Search code examples
javascriptgoogle-chrome-appcontent-security-policy

Chrome app content security policy not leting to run eval() even after made changes in manifest.json

I'm developing a Chrome App with Google Blockly. In order to run JavaScript code dynamically I want to use eval() function.
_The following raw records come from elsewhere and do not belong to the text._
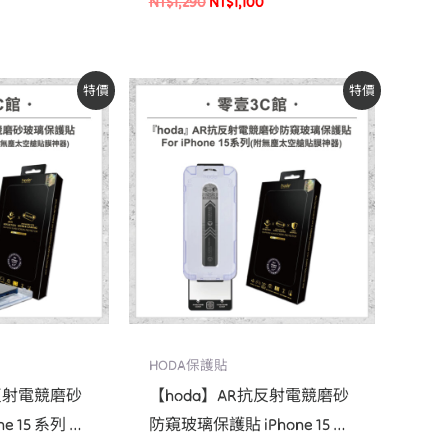
NT$
1,290
NT$
1,100
目
原
目
特價
特價
前
始
前
價
價
價
格：
格：
格：
。
NT$1,010。
NT$1,390。
NT$1,180。
HODA保護貼
抗反射電競磨砂
【hoda】AR抗反射電競磨砂
e 15 系列 附
防窺玻璃保護貼 iPhone 15 系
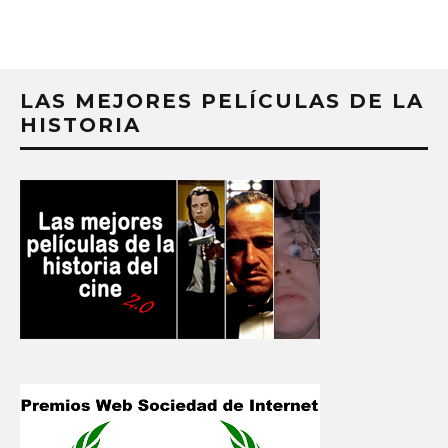
LAS MEJORES PELÍCULAS DE LA
HISTORIA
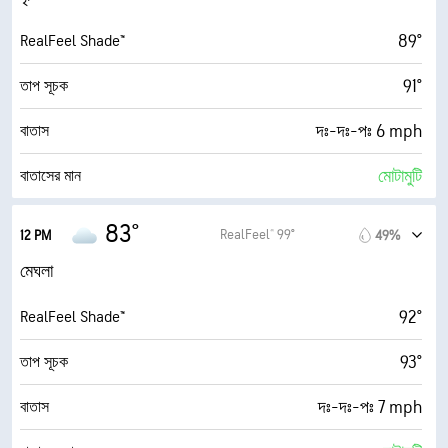
87%
আর্দ্রতা
89°
RealFeel Shade™
77° F
ডিউ পয়েন্ট
91°
তাপ সূচক
1 (অন্ধকার)
AccuLumen Brightness Index™
দঃ-দঃ-পঃ 6 mph
বাতাস
99%
মেঘে ঢাকা
মোটামুটি
বাতাসের মান
5 মাইল
দৃষ্টিগ্রাহ্যতা
2.6 (মাঝারি)
সর্বোচ্চ অতিবেগুনি সূচক
83°
RealFeel® 99°
12 PM
49%
19200 ফুট
মাটি থেকে মেঘের উচ্চতা (Cloud Ceiling)
12 mph
দমকা বাতাস
মেঘলা
84%
আর্দ্রতা
92°
RealFeel Shade™
77° F
ডিউ পয়েন্ট
93°
তাপ সূচক
1 (অন্ধকার)
AccuLumen Brightness Index™
দঃ-দঃ-পঃ 7 mph
বাতাস
98%
মেঘে ঢাকা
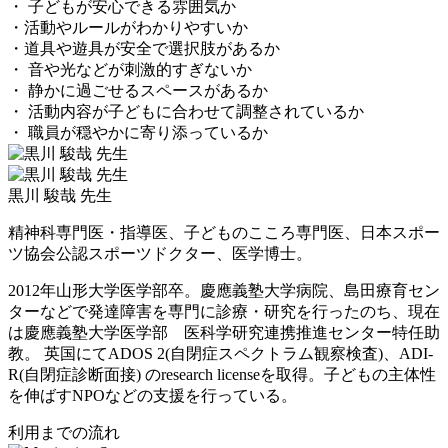
・ 子どもが安心できる雰囲気か
・活動やルールがわかりやすいか
・道具や遊具が安全で選択肢があるか
・ 音や光などが刺激的すぎないか
・ 静かに過ごせるスペースがあるか
・ 活動内容が子どもに合わせて調整されているか
・ 職員が穏やかに寄り添っているか
黒川 駿哉 先生
精神科専門医・指導医、子どものこころ専門医、日本スポー
ツ協会公認スポーツドクター、医学博士。
2012年山形大学医学部卒。慶應義塾大学病院、島田療育セン
ターなどで発達障害を専門に診療・研究を行ったのち、現在
は慶應義塾大学医学部 医科学研究連携推進センター特任助
教。 英国にてADOS 2(自閉症スペクトラム観察検査)、ADI-
R(自閉症診断面接) のresearch licenseを取得。子どもの主体性
を伸ばすNPOなどの支援を行っている。
利用までの流れ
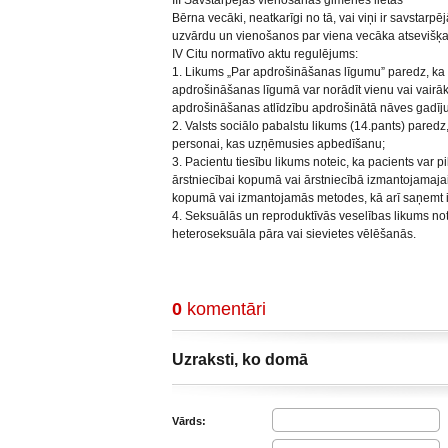
III Savstarpējās vienošanās ģimenes lietās
Bērna vecāki, neatkarīgi no tā, vai viņi ir savstarp
uzvārdu un vienošanos par viena vecāka atsevišķ
IV Citu normatīvo aktu regulējums:
1. Likums „Par apdrošināšanas līgumu” paredz, ka
apdrošināšanas līgumā var norādīt vienu vai vair
apdrošināšanas atlīdzību apdrošinātā nāves gadīj
2. Valsts sociālo pabalstu likums (14.pants) paredz
personai, kas uzņēmusies apbedīšanu;
3. Pacientu tiesību likums noteic, ka pacients var pi
ārstniecībai kopumā vai ārstniecībā izmantojamajai 
kopumā vai izmantojamās metodes, kā arī saņemt in
4. Seksuālās un reproduktīvās veselības likums no
heteroseksuāla pāra vai sievietes vēlēšanās.
0
komentāri
Uzraksti, ko domā
Vārds:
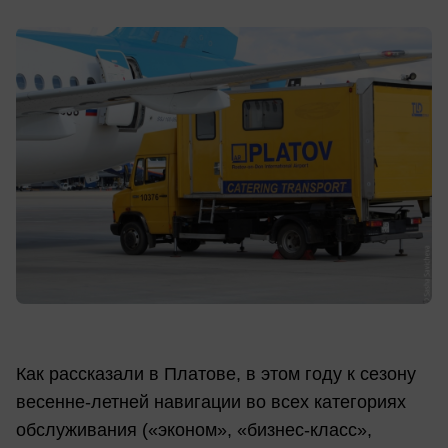
Как рассказали в Платове, в этом году к сезону
весенне-летней навигации во всех категориях
обслуживания («эконом», «бизнес-класс»,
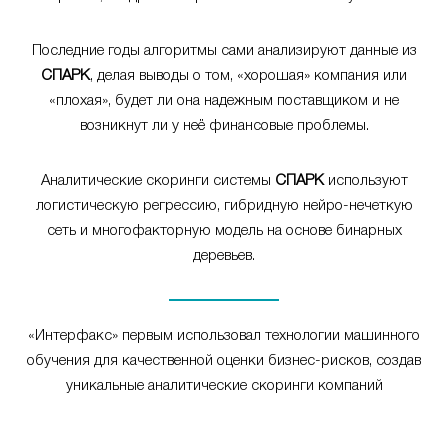
Последние годы алгоритмы сами анализируют данные из
СПАРК
, делая выводы о том, «хорошая» компания или
«плохая», будет ли она надежным поставщиком и не
возникнут ли у неё финансовые проблемы.
Аналитические скоринги системы
СПАРК
используют
логистическую регрессию, гибридную нейро-нечеткую
сеть и многофакторную модель на основе бинарных
деревьев.
«Интерфакс» первым использовал технологии машинного
обучения для качественной оценки бизнес-рисков, создав
уникальные аналитические скоринги компаний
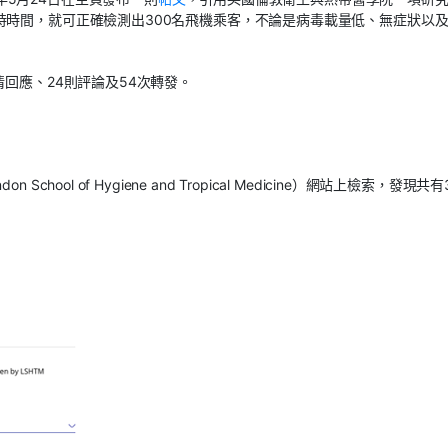
時時間，就可正確檢測出300名飛機乘客，不論是病毒載量低、無症狀以
回應、24則評論及54次轉發。
ol of Hygiene and Tropical Medicine）網站上檢索，發現共有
Chrome app relaxing the default policy using manifest

I tried the above link. I used this manifest as suggested by chrome docs.

manifest.json

{
  "manifest_version": 2,
  "name": "Blockly",
  "version": "1.0.0",
  "icons": {
    "128": "icon_128.png"
  },
  "permissions": [],
  "app": {
    "background": {
      "scripts": ["background.js"]
    }
  },
  "minimum_chrome_version": "46",
  "content_security_policy": "script-src 'self' 'unsafe-eval'; object-src 'self'"
}

inject.js

window.addEventListener("load", function() {
 document.getElementById("myBtn").addEventListener("click", function() {
  let code = 'initiate();';
  try {
    eval(code);
   } catch (e) {
     console.log(e); 
  }
 });
});

I am still getting this error :

EvalError: Refused to evaluate a string as JavaScript because 'unsafe-eval' is not an allowed source of script in the following Content Security Policy directive: "script-src 'self' blob: filesystem: 'wasm-eval'".

at HTMLButtonElement. (inject.js:40)

Solution

  • I found answer

    Content Security Policy in Chrome App

    Chrome extensions will let you relax the default Content Security Policy; Chrome Apps won’t.